The 28-yard reception guaranteed that the momentum built in the first half was entirely repeatable. And in case anyone still disputed that, defensive ends Gavin Woods and Joe Van Pelt forced a fumble, which was recovered by linebacker Kolton Scheppler. That was the defense’s 5th and final forced turnover on the night, or an average of one every other South San drive (the numbers get even crazier when discounting lazy possessions at the end of each half). And, considering their success against, er, better established teams like Clemens, the dominance isn’t a fluke. 

Sure, forcing five turnovers isn’t a consistent path to success. But it wasn’t until late in the fourth quarter, on their 9th drive of the game, that the Bobcats ran a play on the Smithson Valley half of the field. They’d crossed midfield before, sure, but that was mostly to chase Ranger running backs or, one one occasion, to bust out a pretty impressive run of their own – that is, before Moore forced his fumble, of course. Those two plays in Ranger territory resulted in a no-gain rush and a Cole Douglass tackle for loss – the latter of which forced a turnover on downs.

The Rangers’ last two drives ended in a 35-yard field goal and a 23-yard rushing touchdown; South San’s finished on a turnover on downs, then trudged off the field as the clock hit zero on their season opener. These end-of-game possessions paint a picturesque portrait of Thursday night’s festivities: South San simply wasn’t ready, and how could they be? Playing a team that’s hitting their stride, before scrimmaging or even getting in a month of practice, is a tall task. And it showed: South San committed nine penalties for just 45 yards. Those miscues will lessen over time.

In the end, this game means very little.
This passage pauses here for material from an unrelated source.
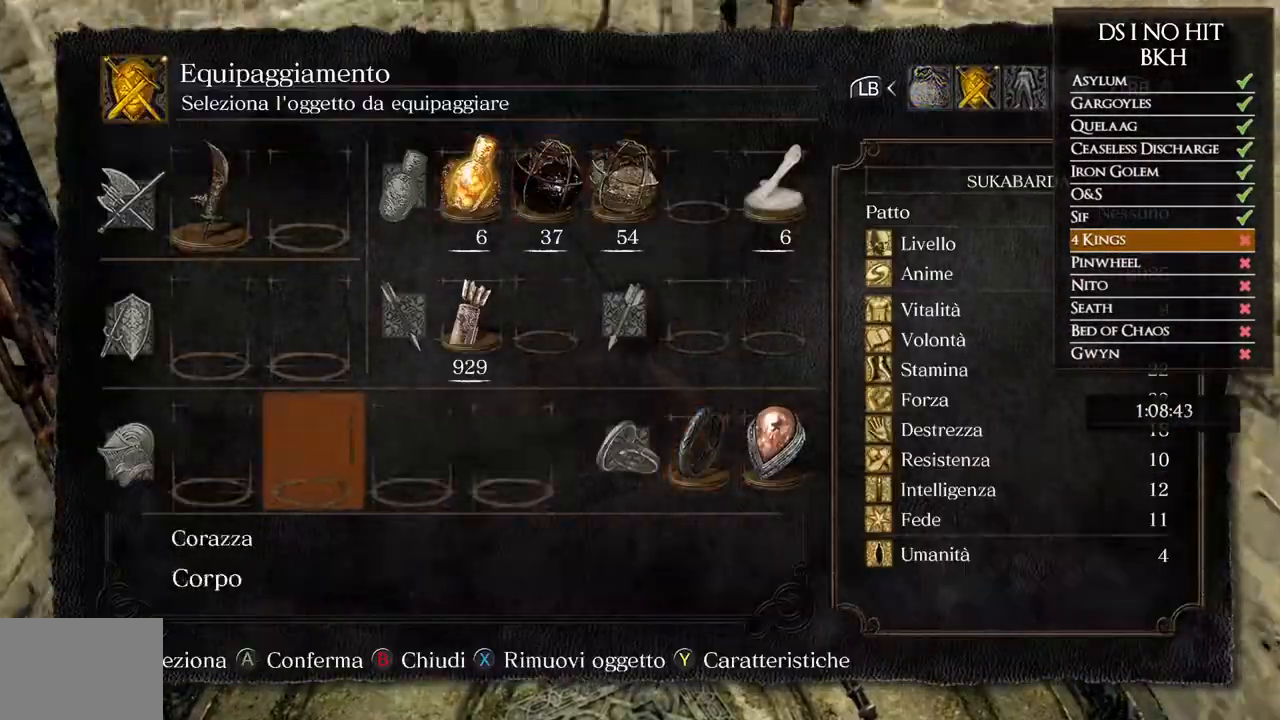
{"buttons": ["DPAD_RIGHT"], "left_stick": "center", "right_stick": "center", "events": [[50, "DPAD_LEFT", "down"], [150, "DPAD_LEFT", "up"], [483, "DPAD_RIGHT", "down"]]}
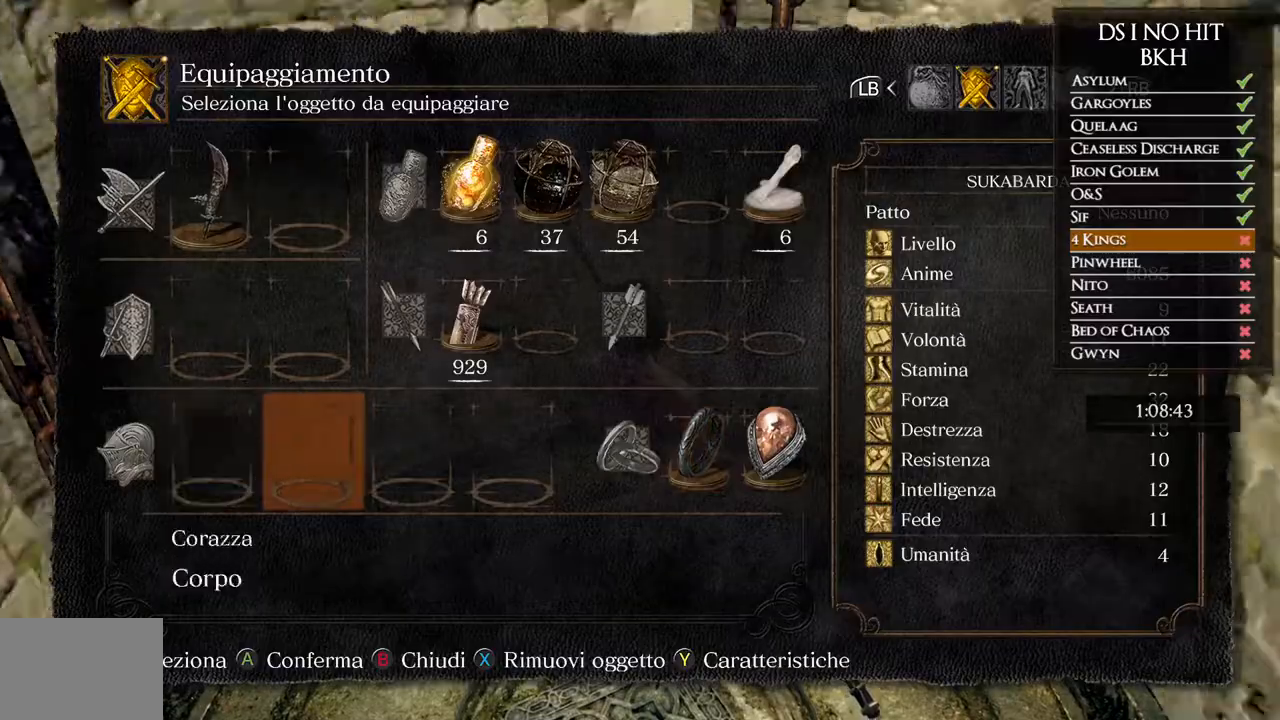
{"buttons": [], "left_stick": "center", "right_stick": "center", "events": [[33, "DPAD_RIGHT", "up"], [117, "DPAD_RIGHT", "down"], [167, "DPAD_RIGHT", "up"]]}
The Rangers were supposed to destroy the Bobcats, and everyone knew it – one fan jokingly complimented the latter squad for not losing 72-0. But there is one takeaway that shouldn’t be overlooked, and it runs deeper than excellence at the individual (e.g. Strachan) or positional (defensive back) levels. This team just proved that it can locate a short-week opponent’s weaknesses, fire on all cylinders at those weaknesses, and not let off the gas the whole game. 

This game, paired with last week’s destruction of Clemens, has a chance to serve as the jumping-off point for an incredible run. In 2018, a players-only meeting set an 0-3 team on fire; they won five of their next six games and made the playoffs. And though this team isn’t a fringe postseason candidate … How about the top seed? A fluky loss to Wagner stands as their lone blemish, and the Thunderbirds just fell to New Braunfels, whom the Rangers host next week. If they can carry this momentum through their next two games, vs New Braunfels and at Judson, another respite awaits in the form of East Central. At that point the team would be 4-1 in district play, and the question would shift from, ‘Will they make the playoffs?’ to ‘Just how far can they go?’